Der Furor dreht sich um diesen Passus: Es soll erlaubt sein, bis zu 20 Sekunden eines Films, 20 Sekunden einer Tonspur, 250 KB einer Bilddatei oder tausend Zeichen eines Textes zu nichtkommerziellen Zwecken öffentlich wiederzugeben.

Speziell die 1.000-Zeichen-Ausnahme vom Urheberschutz werde die Lokalpresse „vernichten“, schreiben FAZ, Welt und andere. Das geplante Gesetz sei eine „Lizenz zum Raubüberfall“! (FAZ) Gegen die freie Verwendung von 20 Sekunden Musik verfaßten rund 500 Musiker und Bands einen Protestbrief an den Bundestag, unter anderem unterzeichnet von „Feine Sahne Fischfilet“.

Werke müßten vor ungefragter Nutzung „durch Neurechte“ geschützt werden.

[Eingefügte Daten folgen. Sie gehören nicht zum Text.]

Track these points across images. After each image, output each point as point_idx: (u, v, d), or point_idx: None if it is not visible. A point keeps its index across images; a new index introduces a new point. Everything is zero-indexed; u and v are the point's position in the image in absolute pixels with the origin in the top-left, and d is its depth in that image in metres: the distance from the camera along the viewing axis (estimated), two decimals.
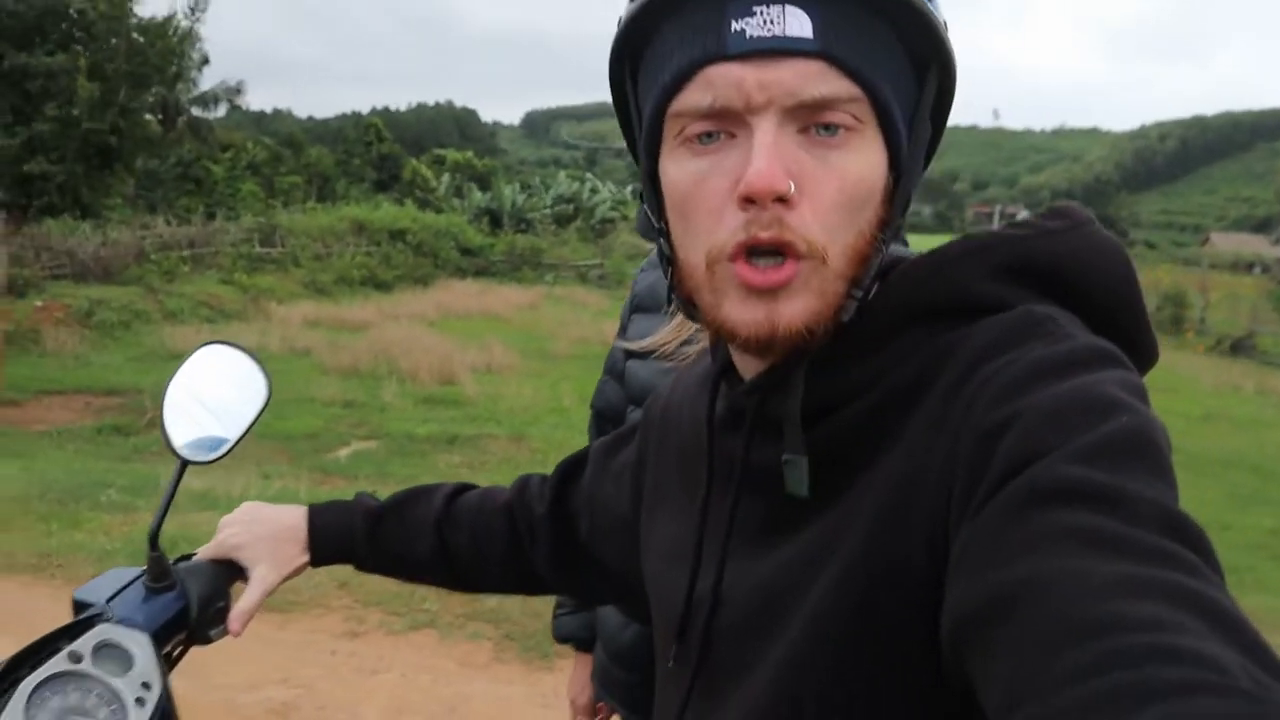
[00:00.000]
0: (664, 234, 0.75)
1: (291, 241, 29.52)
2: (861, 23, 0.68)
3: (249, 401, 1.15)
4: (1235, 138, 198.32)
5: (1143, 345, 0.71)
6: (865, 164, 0.68)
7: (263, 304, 23.56)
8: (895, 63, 0.70)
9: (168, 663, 1.02)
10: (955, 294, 0.70)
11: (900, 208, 0.72)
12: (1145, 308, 0.72)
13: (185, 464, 1.09)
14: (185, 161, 38.18)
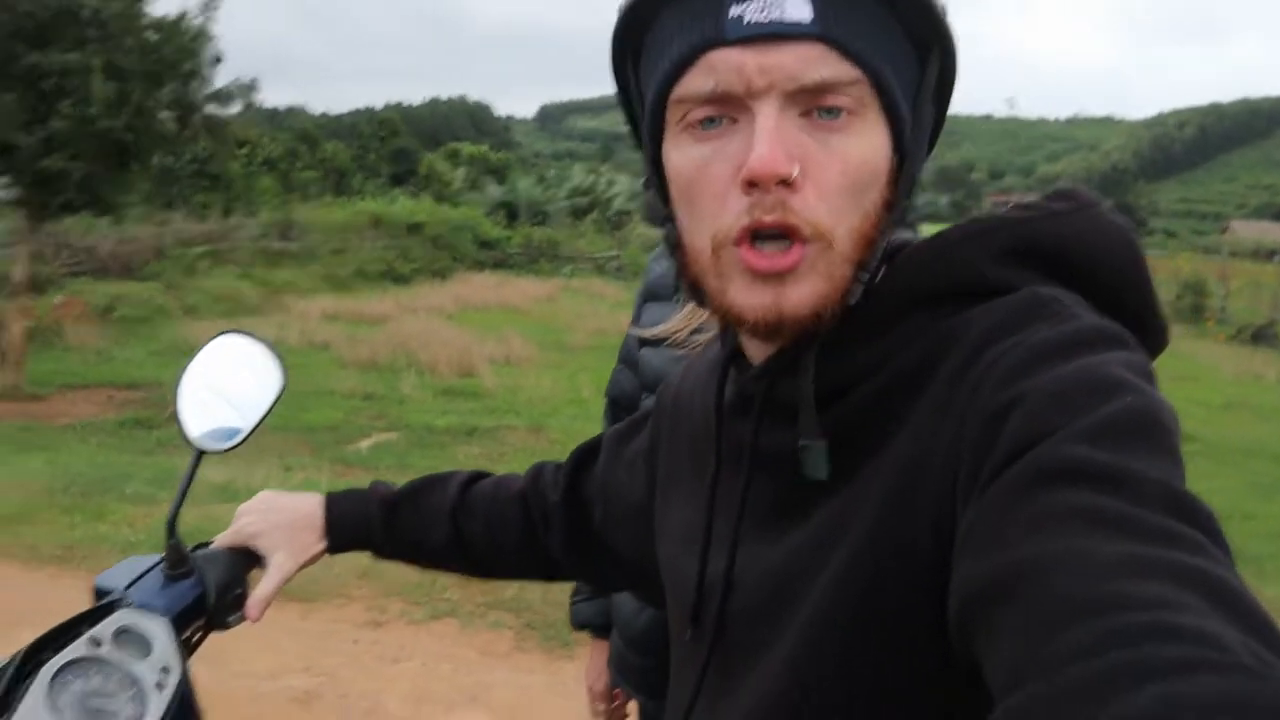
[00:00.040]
0: (670, 220, 0.75)
1: (309, 236, 29.67)
2: (861, 6, 0.68)
3: (264, 390, 1.15)
4: (1254, 125, 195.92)
5: (1152, 327, 0.71)
6: (868, 147, 0.68)
7: (281, 298, 23.66)
8: (895, 45, 0.70)
9: (186, 648, 1.03)
10: (960, 277, 0.70)
11: (905, 190, 0.72)
12: (1154, 289, 0.72)
13: (201, 453, 1.10)
14: (201, 158, 38.40)
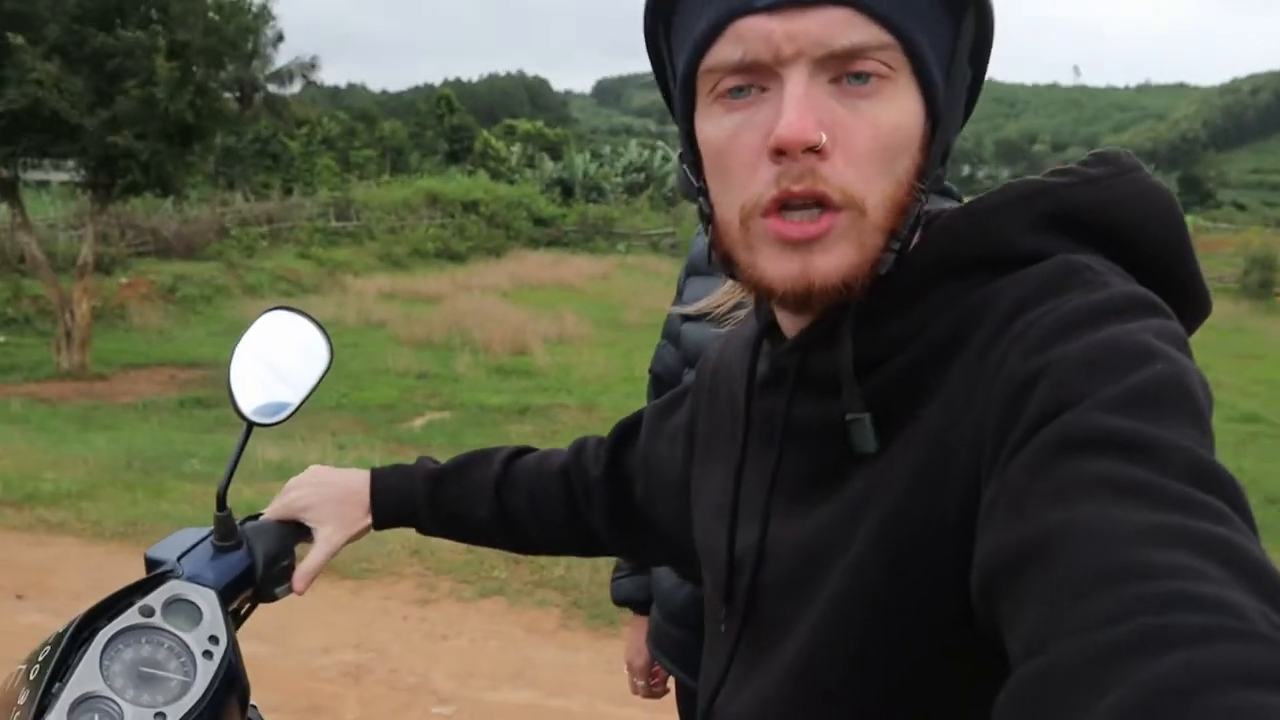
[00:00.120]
0: (703, 193, 0.74)
1: (366, 215, 30.02)
2: None
3: (312, 365, 1.16)
4: None
5: (1195, 294, 0.70)
6: (900, 112, 0.67)
7: (339, 277, 24.01)
8: (927, 7, 0.68)
9: (235, 619, 1.05)
10: (995, 245, 0.68)
11: (938, 156, 0.70)
12: (1195, 256, 0.70)
13: (251, 426, 1.12)
14: (263, 138, 38.92)
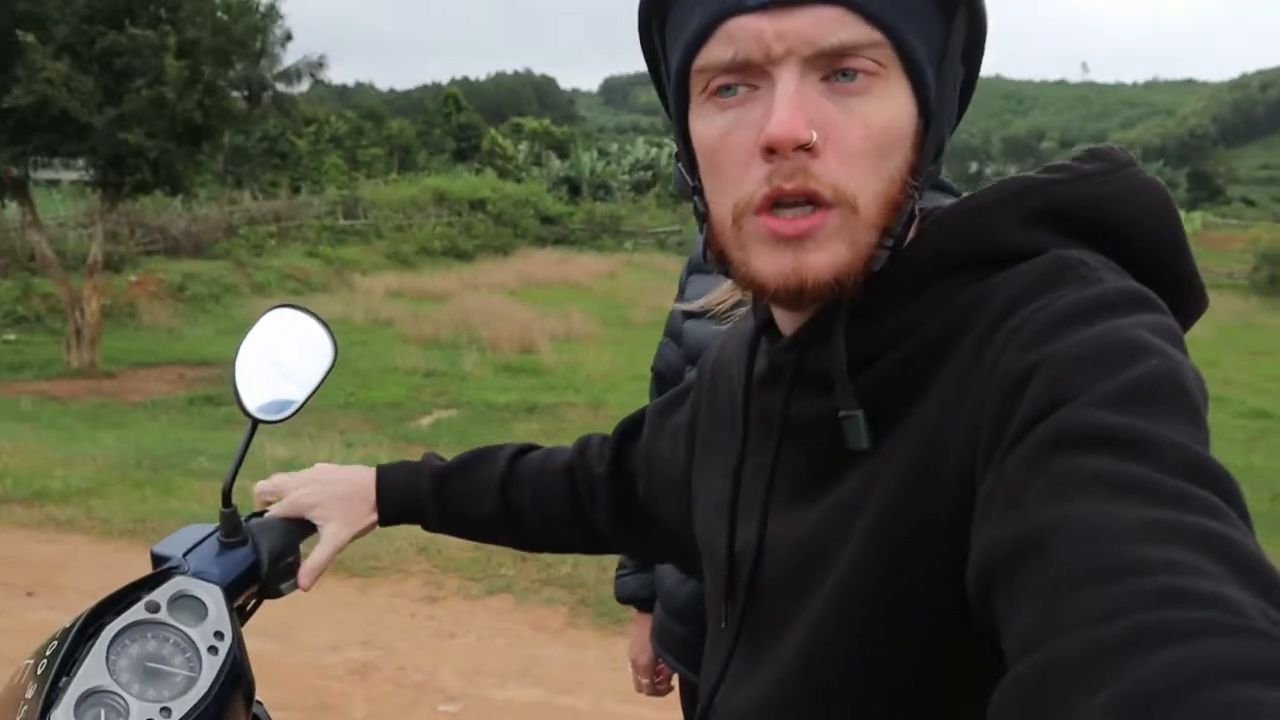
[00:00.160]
0: (698, 192, 0.75)
1: (374, 213, 30.07)
2: None
3: (316, 362, 1.17)
4: None
5: (1190, 289, 0.70)
6: (891, 110, 0.67)
7: (346, 275, 24.05)
8: (918, 5, 0.68)
9: (240, 615, 1.05)
10: (989, 242, 0.69)
11: (931, 153, 0.70)
12: (1190, 251, 0.70)
13: (256, 424, 1.12)
14: (271, 137, 38.98)
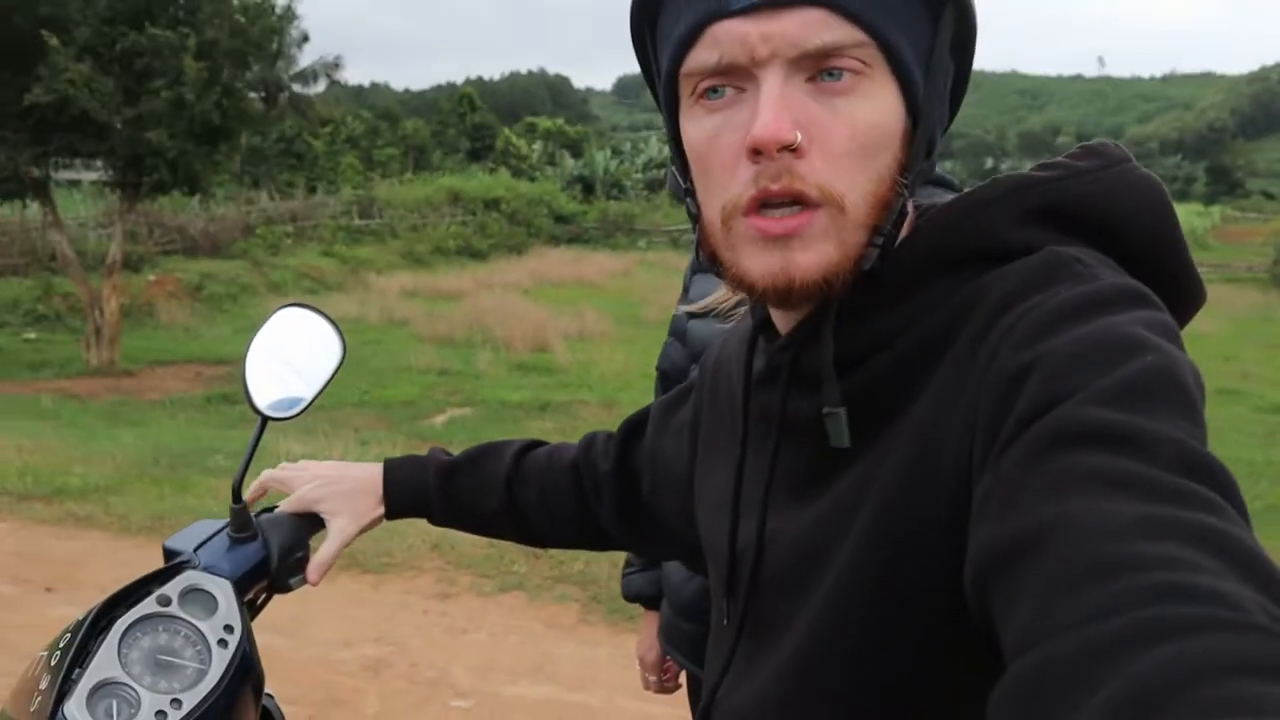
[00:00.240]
0: (691, 194, 0.75)
1: (389, 213, 30.16)
2: None
3: (325, 360, 1.18)
4: None
5: (1188, 285, 0.70)
6: (877, 109, 0.67)
7: (362, 275, 24.12)
8: (903, 4, 0.68)
9: (250, 609, 1.07)
10: (984, 239, 0.69)
11: (922, 151, 0.70)
12: (1187, 246, 0.70)
13: (265, 420, 1.14)
14: (287, 137, 39.11)
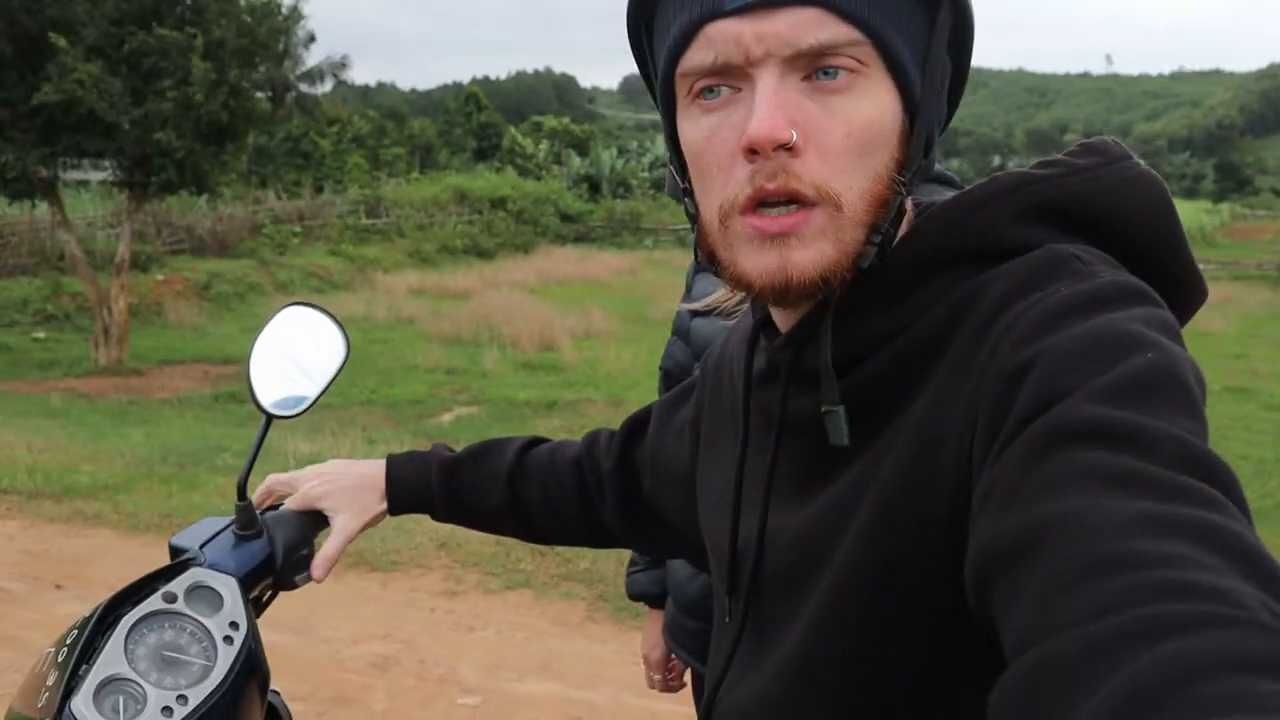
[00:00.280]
0: (689, 194, 0.75)
1: (396, 212, 30.19)
2: None
3: (329, 359, 1.19)
4: None
5: (1188, 282, 0.70)
6: (873, 107, 0.67)
7: (369, 274, 24.17)
8: (898, 2, 0.68)
9: (256, 606, 1.07)
10: (983, 237, 0.69)
11: (919, 148, 0.70)
12: (1188, 243, 0.70)
13: (270, 418, 1.15)
14: (294, 137, 39.17)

Das Problem der Zeitungen: Ihr analoges Geschäft erodiert, das digitale Geschäft werde ihnen nun von Google und Facebook zerstört, wenn Kurztexte – und das seien bei Lokalblättern eben die meisten – im Internet gepostet werden dürften.

Erst haben die Verlage das Problem der Gratiskultur im Internet jahrzehntelang verschlafen, jetzt schreien sie nach Uploadfiltern, die das Zitieren – aber auch das Parodieren und Karikieren – ihrer Inhalte unterbinden. Ihre Forderung: die Zeitungszustellung solle  subventioniert werden, da die Austräger als „demokratiefördernde Infrastruktur förderwürdig“ seien, so der Präsident des Presseverlegerverbands, Mathias Döpfner (Springer).

Die unterzeichnenden Musiker des Band-Briefes an die Abgeordneten führen übrigens als Argument unter anderem an, daß die ungefragte Nutzung ihrer Werke „durch Neurechte“ verhindert werden müsse.